• **Exercise directions**:
The whole listing that follows is to be restated word for word, images excluded.

• **Information provided**:

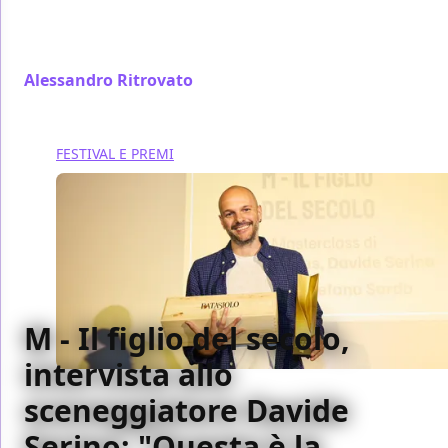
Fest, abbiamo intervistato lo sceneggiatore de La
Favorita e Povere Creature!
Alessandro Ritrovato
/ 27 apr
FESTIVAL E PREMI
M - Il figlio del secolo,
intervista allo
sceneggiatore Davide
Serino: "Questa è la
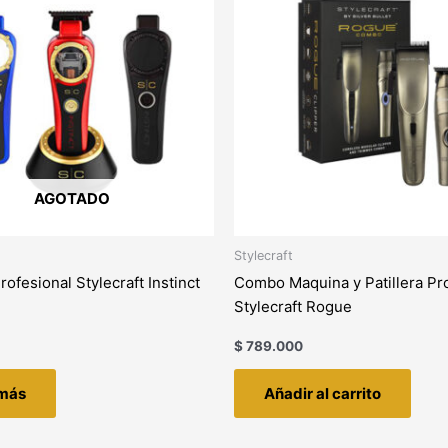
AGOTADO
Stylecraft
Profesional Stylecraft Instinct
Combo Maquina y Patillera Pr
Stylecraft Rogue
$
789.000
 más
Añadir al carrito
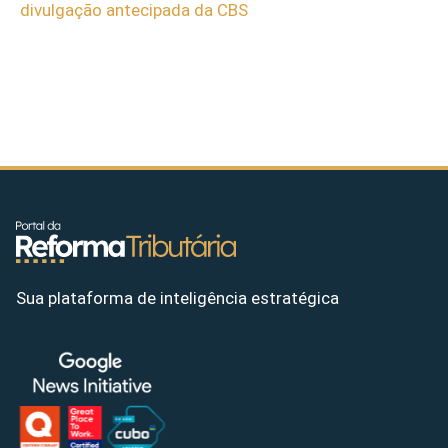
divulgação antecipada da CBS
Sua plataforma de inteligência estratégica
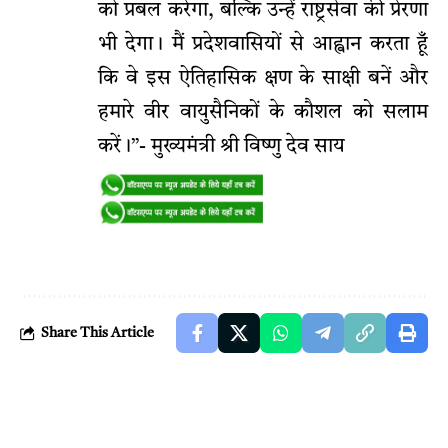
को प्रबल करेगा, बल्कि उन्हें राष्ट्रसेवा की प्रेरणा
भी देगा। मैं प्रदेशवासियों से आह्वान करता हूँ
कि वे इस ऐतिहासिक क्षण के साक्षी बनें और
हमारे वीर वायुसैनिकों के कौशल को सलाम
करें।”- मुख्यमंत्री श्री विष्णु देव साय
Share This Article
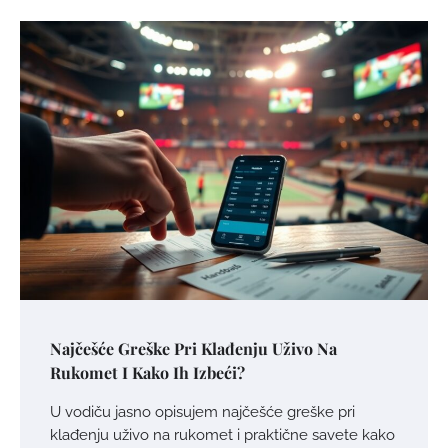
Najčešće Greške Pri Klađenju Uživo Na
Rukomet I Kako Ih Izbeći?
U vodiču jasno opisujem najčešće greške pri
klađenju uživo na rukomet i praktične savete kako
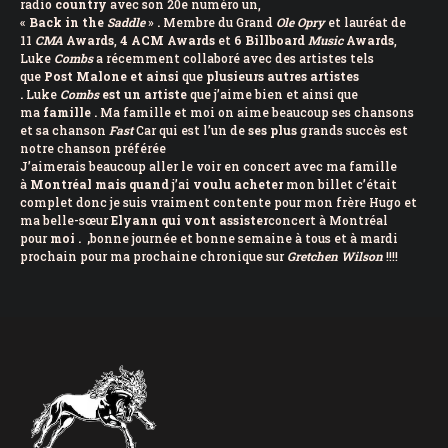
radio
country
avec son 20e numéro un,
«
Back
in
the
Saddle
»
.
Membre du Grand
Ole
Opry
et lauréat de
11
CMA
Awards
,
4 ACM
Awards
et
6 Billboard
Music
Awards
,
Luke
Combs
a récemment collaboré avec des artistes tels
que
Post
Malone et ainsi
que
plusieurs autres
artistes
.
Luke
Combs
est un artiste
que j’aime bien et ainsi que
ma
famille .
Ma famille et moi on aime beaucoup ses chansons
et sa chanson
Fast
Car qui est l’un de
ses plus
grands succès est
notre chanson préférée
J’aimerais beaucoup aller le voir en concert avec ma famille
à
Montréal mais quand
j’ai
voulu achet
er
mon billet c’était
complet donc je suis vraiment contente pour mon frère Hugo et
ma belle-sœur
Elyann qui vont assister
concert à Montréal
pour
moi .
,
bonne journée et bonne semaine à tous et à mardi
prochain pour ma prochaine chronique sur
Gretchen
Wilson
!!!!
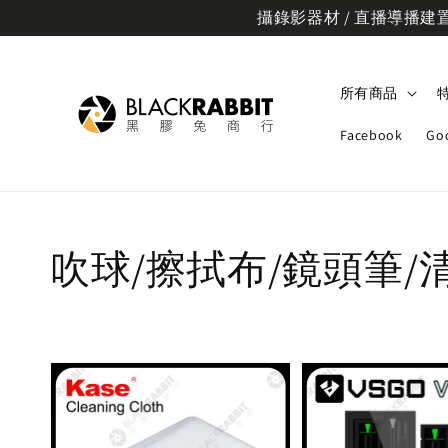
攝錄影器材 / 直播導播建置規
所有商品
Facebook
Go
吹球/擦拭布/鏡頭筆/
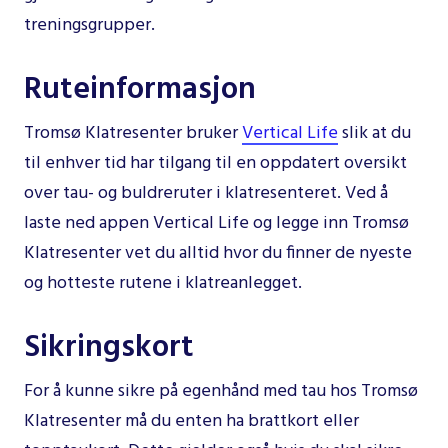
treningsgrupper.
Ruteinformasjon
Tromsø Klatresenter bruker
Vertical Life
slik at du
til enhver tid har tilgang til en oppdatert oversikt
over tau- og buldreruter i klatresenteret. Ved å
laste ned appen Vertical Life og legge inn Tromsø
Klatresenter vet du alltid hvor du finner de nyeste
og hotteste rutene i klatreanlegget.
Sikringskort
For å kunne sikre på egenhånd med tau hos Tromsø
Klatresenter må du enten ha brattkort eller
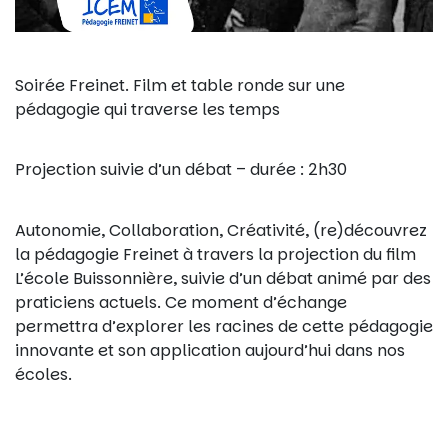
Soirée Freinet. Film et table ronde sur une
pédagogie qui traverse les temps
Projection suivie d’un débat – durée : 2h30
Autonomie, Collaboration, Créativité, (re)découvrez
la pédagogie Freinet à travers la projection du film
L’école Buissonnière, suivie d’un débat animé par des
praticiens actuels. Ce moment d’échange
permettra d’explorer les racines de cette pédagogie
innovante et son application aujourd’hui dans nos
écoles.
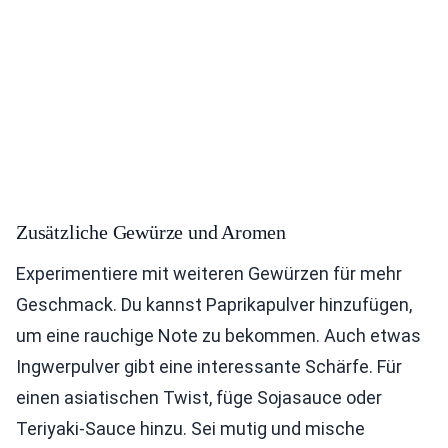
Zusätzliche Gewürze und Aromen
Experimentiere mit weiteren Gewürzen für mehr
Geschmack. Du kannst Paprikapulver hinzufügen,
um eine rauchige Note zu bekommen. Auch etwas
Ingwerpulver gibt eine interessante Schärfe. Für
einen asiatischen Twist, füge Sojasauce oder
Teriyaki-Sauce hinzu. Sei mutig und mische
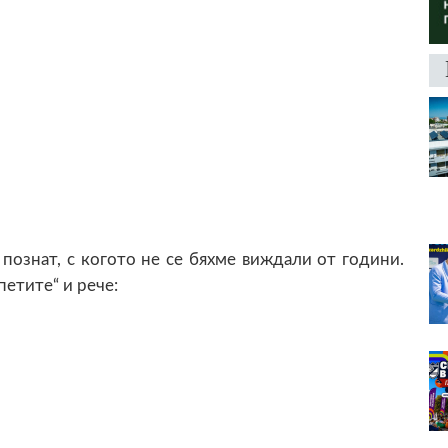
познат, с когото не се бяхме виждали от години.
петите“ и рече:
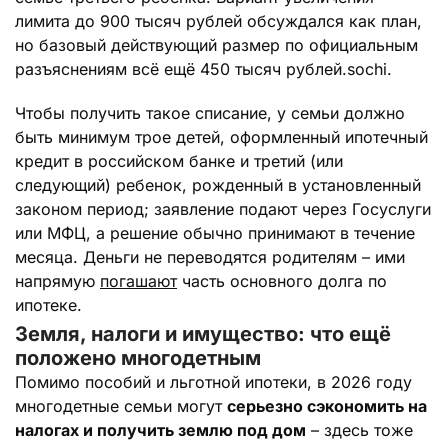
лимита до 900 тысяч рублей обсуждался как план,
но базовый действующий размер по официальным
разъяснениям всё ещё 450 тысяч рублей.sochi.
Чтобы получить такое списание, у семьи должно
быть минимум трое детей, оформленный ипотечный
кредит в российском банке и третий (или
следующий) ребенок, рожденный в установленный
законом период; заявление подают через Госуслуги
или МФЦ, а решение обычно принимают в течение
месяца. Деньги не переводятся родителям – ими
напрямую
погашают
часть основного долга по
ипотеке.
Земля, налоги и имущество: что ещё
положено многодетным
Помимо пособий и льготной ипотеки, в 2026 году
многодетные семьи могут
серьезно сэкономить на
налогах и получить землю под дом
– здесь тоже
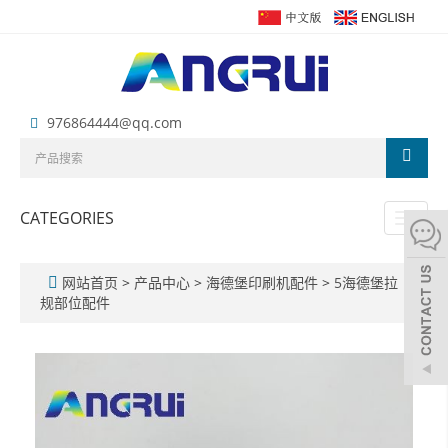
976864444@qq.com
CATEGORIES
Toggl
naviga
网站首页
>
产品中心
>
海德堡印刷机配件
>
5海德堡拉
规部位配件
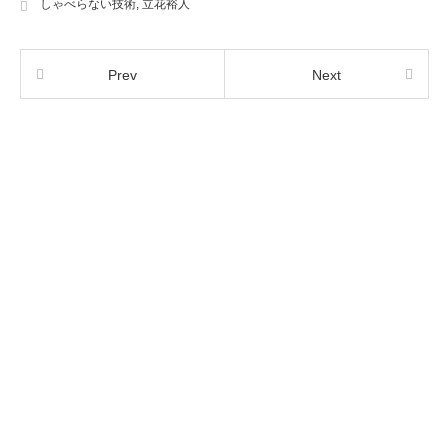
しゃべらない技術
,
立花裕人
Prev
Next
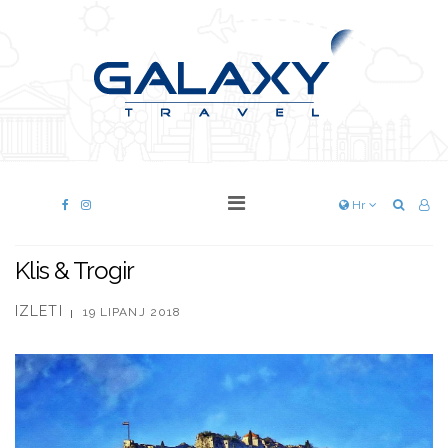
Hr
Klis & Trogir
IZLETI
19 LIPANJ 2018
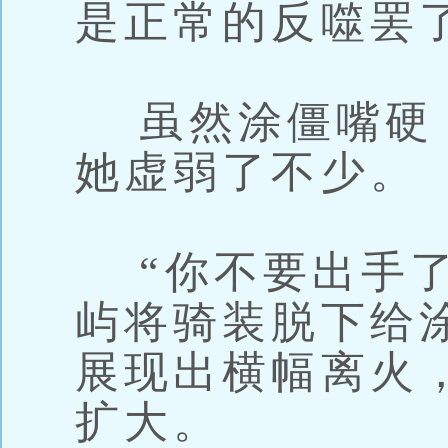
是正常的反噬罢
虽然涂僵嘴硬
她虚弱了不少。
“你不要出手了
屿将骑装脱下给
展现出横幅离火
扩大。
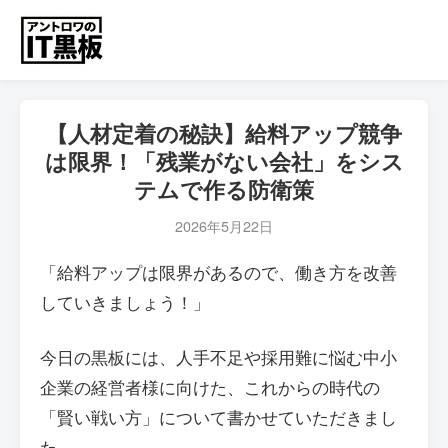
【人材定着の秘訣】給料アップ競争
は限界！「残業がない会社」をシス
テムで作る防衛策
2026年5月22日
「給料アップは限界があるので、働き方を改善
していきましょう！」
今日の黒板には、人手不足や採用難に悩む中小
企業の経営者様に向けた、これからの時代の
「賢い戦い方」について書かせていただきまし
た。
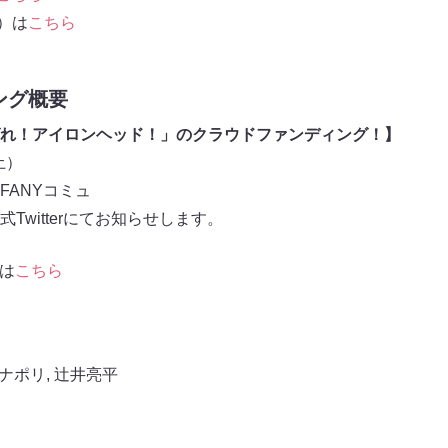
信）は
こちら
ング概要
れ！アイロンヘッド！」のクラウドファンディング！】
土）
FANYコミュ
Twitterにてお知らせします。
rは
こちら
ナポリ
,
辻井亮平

• **Your solution**:
Fest, abbiamo intervistato lo sceneggiatore de La
Favorita e Povere Creature!
Alessandro Ritrovato
/ 27 apr
FESTIVAL E PREMI
M - Il figlio del secolo,
intervista allo
sceneggiatore Davide
Serino: "Questa è la
AGOTADO
Stylecraft
Profesional Stylecraft Instinct
Combo Maquina y Patillera Pr
Stylecraft Rogue
$
789.000
 más
Añadir al carrito
divulgação antecipada da CBS
Sua plataforma de inteligência estratégica
को प्रबल करेगा, बल्कि उन्हें राष्ट्रसेवा की प्रेरणा
भी देगा। मैं प्रदेशवासियों से आह्वान करता हूँ
कि वे इस ऐतिहासिक क्षण के साक्षी बनें और
हमारे वीर वायुसैनिकों के कौशल को सलाम
करें।”- मुख्यमंत्री श्री विष्णु देव साय
Share This Article
Najčešće Greške Pri Klađenju Uživo Na
Rukomet I Kako Ih Izbeći?
U vodiču jasno opisujem najčešće greške pri
klađenju uživo na rukomet i praktične savete kako
radio
country
avec son 20e numéro un,
«
Back
in
the
Saddle
»
.
Membre du Grand
Ole
Opry
et lauréat de
11
CMA
Awards
,
4 ACM
Awards
et
6 Billboard
Music
Awards
,
Luke
Combs
a récemment collaboré avec des artistes tels
que
Post
Malone et ainsi
que
plusieurs autres
artistes
.
Luke
Combs
est un artiste
que j’aime bien et ainsi que
ma
famille .
Ma famille et moi on aime beaucoup ses chansons
et sa chanson
Fast
Car qui est l’un de
ses plus
grands succès est
notre chanson préférée
J’aimerais beaucoup aller le voir en concert avec ma famille
à
Montréal mais quand
j’ai
voulu achet
er
mon billet c’était
complet donc je suis vraiment contente pour mon frère Hugo et
ma belle-sœur
Elyann qui vont assister
concert à Montréal
pour
moi .
,
bonne journée et bonne semaine à tous et à mardi
prochain pour ma prochaine chronique sur
Gretchen
Wilson
!!!!
攝錄影器材 / 直播導播建置規
所有商品
Facebook
Go
吹球/擦拭布/鏡頭筆/
treningsgrupper.
Ruteinformasjon
Tromsø Klatresenter bruker
Vertical Life
slik at du
til enhver tid har tilgang til en oppdatert oversikt
over tau- og buldreruter i klatresenteret. Ved å
laste ned appen Vertical Life og legge inn Tromsø
Klatresenter vet du alltid hvor du finner de nyeste
og hotteste rutene i klatreanlegget.
Sikringskort
For å kunne sikre på egenhånd med tau hos Tromsø
Klatresenter må du enten ha brattkort eller
Soirée Freinet. Film et table ronde sur une
pédagogie qui traverse les temps
Projection suivie d’un débat – durée : 2h30
Autonomie, Collaboration, Créativité, (re)découvrez
la pédagogie Freinet à travers la projection du film
L’école Buissonnière, suivie d’un débat animé par des
praticiens actuels. Ce moment d’échange
permettra d’explorer les racines de cette pédagogie
innovante et son application aujourd’hui dans nos
écoles.
Zusätzliche Gewürze und Aromen
Experimentiere mit weiteren Gewürzen für mehr
Geschmack. Du kannst Paprikapulver hinzufügen,
um eine rauchige Note zu bekommen. Auch etwas
Ingwerpulver gibt eine interessante Schärfe. Für
einen asiatischen Twist, füge Sojasauce oder
Teriyaki-Sauce hinzu. Sei mutig und mische
познат, с когото не се бяхме виждали от години.
петите“ и рече:
лимита до 900 тысяч рублей обсуждался как план,
но базовый действующий размер по официальным
разъяснениям всё ещё 450 тысяч рублей.sochi.
Чтобы получить такое списание, у семьи должно
быть минимум трое детей, оформленный ипотечный
кредит в российском банке и третий (или
следующий) ребенок, рожденный в установленный
законом период; заявление подают через Госуслуги
или МФЦ, а решение обычно принимают в течение
месяца. Деньги не переводятся родителям – ими
напрямую
погашают
часть основного долга по
ипотеке.
Земля, налоги и имущество: что ещё
положено многодетным
Помимо пособий и льготной ипотеки, в 2026 году
многодетные семьи могут
серьезно сэкономить на
налогах и получить землю под дом
– здесь тоже
976864444@qq.com
CATEGORIES
Toggl
naviga
网站首页
>
产品中心
>
海德堡印刷机配件
>
5海德堡拉
规部位配件
しゃべらない技術
,
立花裕人
Prev
Next
Hr
Klis & Trogir
IZLETI
19 LIPANJ 2018
是正常的反噬罢
虽然涂僵嘴硬
她虚弱了不少。
“你不要出手了
屿将骑装脱下给
展现出横幅离火
扩大。
【人材定着の秘訣】給料アップ競争
は限界！「残業がない会社」をシス
テムで作る防衛策
2026年5月22日
「給料アップは限界があるので、働き方を改善
していきましょう！」
今日の黒板には、人手不足や採用難に悩む中小
企業の経営者様に向けた、これからの時代の
「賢い戦い方」について書かせていただきまし
た。
信）は
こちら
ング概要
れ！アイロンヘッド！」のクラウドファンディング！】
土）
FANYコミュ
Twitterにてお知らせします。
rは
こちら
ナポリ
,
辻井亮平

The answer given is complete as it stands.